Mit der wahrscheinlichen Verlängerung der Laufzeiten für Atomkraftwerke stehen etliche neu geplante Kohlekraftwerke vor einer ungewissen Zukunft. Stadtwerken, die sich an mindestens acht solcher Meiler beteiligen wollen, drohen milliardenschwere Investitionsruinen. Denn wenn die Atomkraft auch mittel- bis langfristig ein Viertel des deutschen Strombedarfs deckt, werden neue Kohlekraftwerke wegen des auch von der neuen Bundesregierung gewünschten Ausbaus der erneuerbaren Energien weitgehend überflüssig. Die bisherige Annahme eines Ersatzes sowohl der AKW als auch alter Kohlekraftwerke ließ dagegen Neuinvestitionen attraktiv erscheinen.
Als erster Energiekonzern hat die dänische Dong reagiert und ihre Pläne für ein Steinkohlekraftwerk in Emden aufgegeben.
27 Kohlekraftwerke mit einer Leistung von 27.500 Megawatt sind laut Greenpeace in Deutschland in der Planung, darunter zwei Braun- und 25 Stein-kohlekraftwerke. Insgesamt würden sie jährlich mehr als 165.000 Tonnen CO2 zusätzlich in die Atmosphäre pusten.
Stadtwerke erzeugen bislang zehn Prozent des heimischen Stroms, sie versorgen aber rund 60 Prozent der deutschen Haushalte. Die kommunalen Unternehmen wollen ihren Anteil an der Stromerzeugung bis zum Jahr 2020 verdoppeln. (ori)
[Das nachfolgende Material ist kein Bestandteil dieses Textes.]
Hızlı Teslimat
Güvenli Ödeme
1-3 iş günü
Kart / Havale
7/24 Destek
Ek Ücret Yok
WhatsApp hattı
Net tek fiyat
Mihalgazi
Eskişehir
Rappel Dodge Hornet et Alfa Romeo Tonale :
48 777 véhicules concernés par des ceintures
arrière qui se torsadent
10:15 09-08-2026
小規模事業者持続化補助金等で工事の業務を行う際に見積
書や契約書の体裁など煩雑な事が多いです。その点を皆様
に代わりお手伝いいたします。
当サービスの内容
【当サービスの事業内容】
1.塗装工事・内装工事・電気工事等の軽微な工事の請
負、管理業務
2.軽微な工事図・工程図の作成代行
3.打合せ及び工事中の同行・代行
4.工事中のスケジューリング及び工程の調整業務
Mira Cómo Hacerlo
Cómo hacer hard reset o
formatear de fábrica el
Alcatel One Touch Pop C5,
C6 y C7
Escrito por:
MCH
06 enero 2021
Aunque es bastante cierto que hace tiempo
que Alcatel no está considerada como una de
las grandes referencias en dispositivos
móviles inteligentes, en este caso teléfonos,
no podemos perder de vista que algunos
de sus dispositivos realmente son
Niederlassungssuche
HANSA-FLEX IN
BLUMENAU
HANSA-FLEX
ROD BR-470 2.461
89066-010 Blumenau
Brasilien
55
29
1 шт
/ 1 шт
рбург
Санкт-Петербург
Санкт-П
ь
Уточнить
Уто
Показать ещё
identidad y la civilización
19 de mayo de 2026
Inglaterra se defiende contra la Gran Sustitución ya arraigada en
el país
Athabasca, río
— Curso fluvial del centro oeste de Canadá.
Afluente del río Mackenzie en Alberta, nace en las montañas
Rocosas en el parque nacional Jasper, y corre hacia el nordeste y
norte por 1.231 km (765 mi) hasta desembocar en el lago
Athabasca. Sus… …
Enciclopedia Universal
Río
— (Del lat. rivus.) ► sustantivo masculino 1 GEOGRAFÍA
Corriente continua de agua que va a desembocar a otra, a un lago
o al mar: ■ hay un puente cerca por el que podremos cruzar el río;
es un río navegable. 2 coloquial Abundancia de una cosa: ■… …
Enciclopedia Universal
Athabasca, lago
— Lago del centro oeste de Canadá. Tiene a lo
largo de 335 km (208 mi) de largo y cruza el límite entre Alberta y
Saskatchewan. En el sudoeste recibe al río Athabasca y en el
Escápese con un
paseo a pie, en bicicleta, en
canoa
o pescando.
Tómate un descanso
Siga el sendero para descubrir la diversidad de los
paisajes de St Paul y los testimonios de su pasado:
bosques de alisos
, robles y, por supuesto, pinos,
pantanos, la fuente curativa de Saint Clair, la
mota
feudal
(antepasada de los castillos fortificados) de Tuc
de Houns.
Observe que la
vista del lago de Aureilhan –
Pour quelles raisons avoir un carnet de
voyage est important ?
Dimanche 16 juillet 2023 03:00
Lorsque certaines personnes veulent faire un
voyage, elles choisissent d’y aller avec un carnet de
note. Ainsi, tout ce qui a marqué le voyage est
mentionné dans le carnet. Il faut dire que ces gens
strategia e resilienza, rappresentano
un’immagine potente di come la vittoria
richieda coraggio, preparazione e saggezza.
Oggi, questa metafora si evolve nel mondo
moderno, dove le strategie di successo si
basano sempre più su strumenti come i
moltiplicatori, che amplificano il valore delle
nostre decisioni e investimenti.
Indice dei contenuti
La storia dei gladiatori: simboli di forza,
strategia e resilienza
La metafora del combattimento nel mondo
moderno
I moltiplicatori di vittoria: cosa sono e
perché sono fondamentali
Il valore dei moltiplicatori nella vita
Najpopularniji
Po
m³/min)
Im niedersächsischen Rotenburg an der Wümme gibt es dagegen Streit. Die Stadtwerke wollen sich für sieben Millionen Euro an einem neuen Kohlekraftwerk in Brunsbüttel einkaufen, das die Stadtwerke-Kooperation Südweststrom ab 2010 für 2,5 bis drei Milliarden Euro realisieren will. Dagegen wehrt sich Rotenburgs Grünen-Chef Manfred Radtke - und steht deshalb vor Gericht. Er verletze als Aufsichtsratsmitglied Geschäftsgeheimnisse, meinen die Stadtwerke. "Es gab keine Diskussion, ob eine Kohlekraftwerk für die Kommune sinnvoll wäre, auch keine Wirtschaftlichkeitsberechnung", wehrt sich Radtke, der "statt Kohle lieber die Energiepotentiale vor Ort erschließen" will. 250000 Euro sollen ihm aufgebrummt werden, wenn er seine Kritik weiter öffentlich vertritt.
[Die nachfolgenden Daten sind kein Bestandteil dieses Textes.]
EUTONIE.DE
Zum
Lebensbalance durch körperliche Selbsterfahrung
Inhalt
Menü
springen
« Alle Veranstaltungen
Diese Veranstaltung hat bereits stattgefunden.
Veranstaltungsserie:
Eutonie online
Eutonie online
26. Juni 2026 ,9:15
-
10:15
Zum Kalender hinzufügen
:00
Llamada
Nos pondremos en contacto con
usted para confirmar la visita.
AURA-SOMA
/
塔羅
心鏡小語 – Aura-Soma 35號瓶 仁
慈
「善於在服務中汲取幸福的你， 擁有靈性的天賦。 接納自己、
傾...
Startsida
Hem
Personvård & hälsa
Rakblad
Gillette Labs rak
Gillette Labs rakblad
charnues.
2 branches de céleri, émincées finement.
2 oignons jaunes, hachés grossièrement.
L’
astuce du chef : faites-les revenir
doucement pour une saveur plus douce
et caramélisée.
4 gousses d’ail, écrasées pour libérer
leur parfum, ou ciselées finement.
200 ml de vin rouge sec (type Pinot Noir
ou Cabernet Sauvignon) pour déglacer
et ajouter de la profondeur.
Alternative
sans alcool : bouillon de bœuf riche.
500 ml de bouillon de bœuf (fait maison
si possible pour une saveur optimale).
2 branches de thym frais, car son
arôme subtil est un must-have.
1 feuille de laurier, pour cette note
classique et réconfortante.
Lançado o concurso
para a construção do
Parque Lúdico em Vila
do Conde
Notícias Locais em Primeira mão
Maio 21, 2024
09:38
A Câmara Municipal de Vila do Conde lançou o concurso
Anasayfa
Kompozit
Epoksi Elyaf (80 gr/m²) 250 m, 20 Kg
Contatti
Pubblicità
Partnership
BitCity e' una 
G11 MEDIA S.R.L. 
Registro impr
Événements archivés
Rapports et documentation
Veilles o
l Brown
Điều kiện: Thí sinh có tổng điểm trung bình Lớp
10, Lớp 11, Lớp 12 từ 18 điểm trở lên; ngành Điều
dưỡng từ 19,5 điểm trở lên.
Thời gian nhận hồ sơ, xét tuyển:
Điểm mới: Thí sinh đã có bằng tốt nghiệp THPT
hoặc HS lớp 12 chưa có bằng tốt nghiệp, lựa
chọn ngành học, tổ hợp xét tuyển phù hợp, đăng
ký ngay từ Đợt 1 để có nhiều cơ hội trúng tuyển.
Einige Kommunen wollen eine eigene Stromerzeugung aufbauen, auch mit Kohlekraftwerken. Die Stadtwerke im hessischen Bad Vilbel prüfen eine solche Beteiligung an einem Meiler in Lubmin an der Grenze zu Polen. "Der Großteil der heimischen Stromerzeugungskapazitäten liegt in den Händen von nur vier großen Stromkonzernen. Eine größere Unabhängigkeit können Stadtwerke nur mit eigenen Kraftwerken erreichen", sagt Geschäftsführer Ralph Franke. Kohle spiele dabei neben erneuerbaren Energien eine entscheidende Rolle. "Wir brauchen einen Energieträger, der immer verfügbar ist, auch wenn der Wind nicht weht", erklärt Franke, der auch bei Windparks auf hoher See einsteigen will. Kohlekraftwerke sollten als eine Art Reserve dienen.
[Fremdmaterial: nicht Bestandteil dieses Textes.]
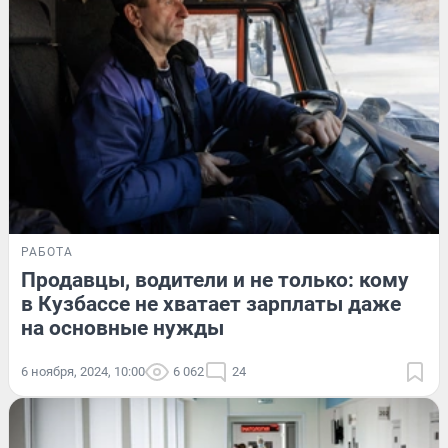
РАБОТА
Продавцы, водители и не только: кому
в Кузбассе не хватает зарплаты даже
на основные нужды
6 ноября, 2024, 10:00
6 062
24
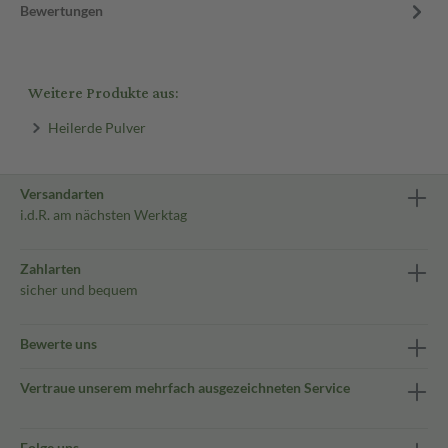
Bewertungen
Weitere Produkte aus:
Heilerde Pulver
Versandarten
i.d.R. am nächsten Werktag
Zahlarten
sicher und bequem
Bewerte uns
Vertraue unserem mehrfach ausgezeichneten Service
Folge uns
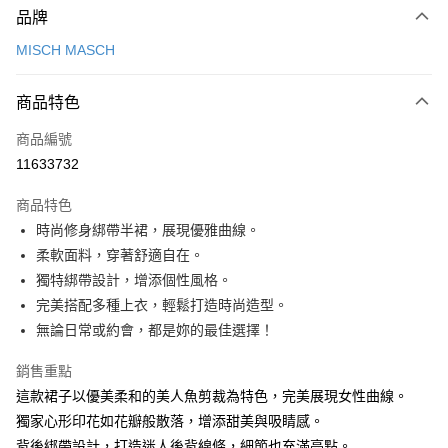
品牌
信用卡一次付款
MISCH MASCH
信用卡分期付款
3 期 0 利率 每期
NT$1,026
21家銀行
商品特色
6 期 0 利率 每期
NT$513
21家銀行
合作金庫商業銀行
第一商業銀行
商品編號
華南商業銀行
彰化商業銀行
12 期 0 利率 每期
NT$256
21家銀行
合作金庫商業銀行
第一商業銀行
11633732
上海商業儲蓄銀行
台北富邦商業銀行
華南商業銀行
彰化商業銀行
24 期 0 利率 每期
NT$128
20家銀行
合作金庫商業銀行
第一商業銀行
國泰世華商業銀行
兆豐國際商業銀行
上海商業儲蓄銀行
台北富邦商業銀行
商品特色
華南商業銀行
彰化商業銀行
30 期 0 利率 每期
臺灣中小企業銀行
NT$102
台中商業銀行
7家銀行
合作金庫商業銀行
第一商業銀行
國泰世華商業銀行
兆豐國際商業銀行
時尚修身綁帶半裙，展現優雅曲線。
上海商業儲蓄銀行
台北富邦商業銀行
匯豐（台灣）商業銀行
華泰商業銀行
華南商業銀行
彰化商業銀行
臺灣中小企業銀行
台中商業銀行
合作金庫商業銀行
彰化商業銀行
LINE Pay
國泰世華商業銀行
兆豐國際商業銀行
柔軟面料，穿著舒適自在。
聯邦商業銀行
遠東國際商業銀行
上海商業儲蓄銀行
台北富邦商業銀行
匯豐（台灣）商業銀行
華泰商業銀行
華泰商業銀行
聯邦商業銀行
臺灣中小企業銀行
台中商業銀行
元大商業銀行
永豐商業銀行
獨特綁帶設計，增添個性風格。
兆豐國際商業銀行
臺灣中小企業銀行
聯邦商業銀行
遠東國際商業銀行
Apple Pay
元大商業銀行
永豐商業銀行
匯豐（台灣）商業銀行
華泰商業銀行
玉山商業銀行
星展（台灣）商業銀行
台中商業銀行
匯豐（台灣）商業銀行
完美搭配多種上衣，輕鬆打造時尚造型。
元大商業銀行
永豐商業銀行
台新國際商業銀行
聯邦商業銀行
遠東國際商業銀行
台新國際商業銀行
中國信託商業銀行
華泰商業銀行
聯邦商業銀行
街口支付
玉山商業銀行
星展（台灣）商業銀行
無論日常或約會，都是妳的最佳選擇！
元大商業銀行
永豐商業銀行
台灣樂天信用卡公司
遠東國際商業銀行
元大商業銀行
台新國際商業銀行
中國信託商業銀行
玉山商業銀行
星展（台灣）商業銀行
悠遊付
永豐商業銀行
玉山商業銀行
台灣樂天信用卡公司
銷售重點
台新國際商業銀行
中國信託商業銀行
星展（台灣）商業銀行
台新國際商業銀行
這款裙子以優美柔和的美人魚剪裁為特色，完美展現女性曲線。
台灣樂天信用卡公司
Google Pay
中國信託商業銀行
台灣樂天信用卡公司
獨家心形印花如花瓣般散落，增添甜美與吸睛感。
全盈+PAY
背後綁帶設計，打造迷人後背線條，細節也充滿亮點。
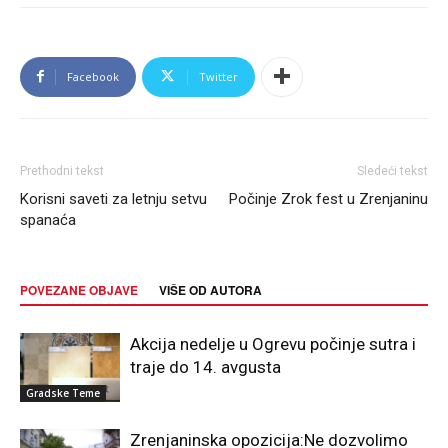
Facebook
Twitter
Prethodni tekst
Sledeći tekst
Korisni saveti za letnju setvu
Počinje Zrok fest u Zrenjaninu
spanaća
POVEZANE OBJAVE
VIŠE OD AUTORA
Akcija nedelje u Ogrevu počinje sutra i
traje do 14. avgusta
Gradske Teme
Zrenjaninska opozicija:Ne dozvolimo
Nach Ansicht der Deutschen Umwelthilfe (DUH) wären neue Kohlekraftwerke aber nur dann ökonomisch zu betreiben, wenn sie permanent und nicht nur zu bestimmten Zeiten liefen. "Andere Rechnungen sind angesichts der hohen Investitionskosten abenteuerlich", sagt DUH-Sprecher Gerd Rosenkranz. Selbst bei hoher Verfügbarkeit müssten solche Kraftwerke mehrere Jahrzehnte laufen, damit sie sich rentierten.
Das wird wegen der billigen Atomstromkonkurrenz noch unwahrscheinlicher. Mit eigenen Anteilen an Kohlekraftwerken wären die Stadtwerke gezwungen, entweder den teureren Kohlestrom zu verkaufen oder die Meiler unter Verlusten herunterzufahren und günstigeren Atomstrom an der Börse zu kaufen.
"Stadtwerke sollten lieber auf regenerative Energien setzen, um ihre Eigenerzeugung zu stärken", fordert Rosenkranz, der zugleich klarstellt, dass die kommunalen Unternehmen als "neue Akteure im Erzeugungsmarkt" gebraucht werden, um den Wettbewerb zu beleben.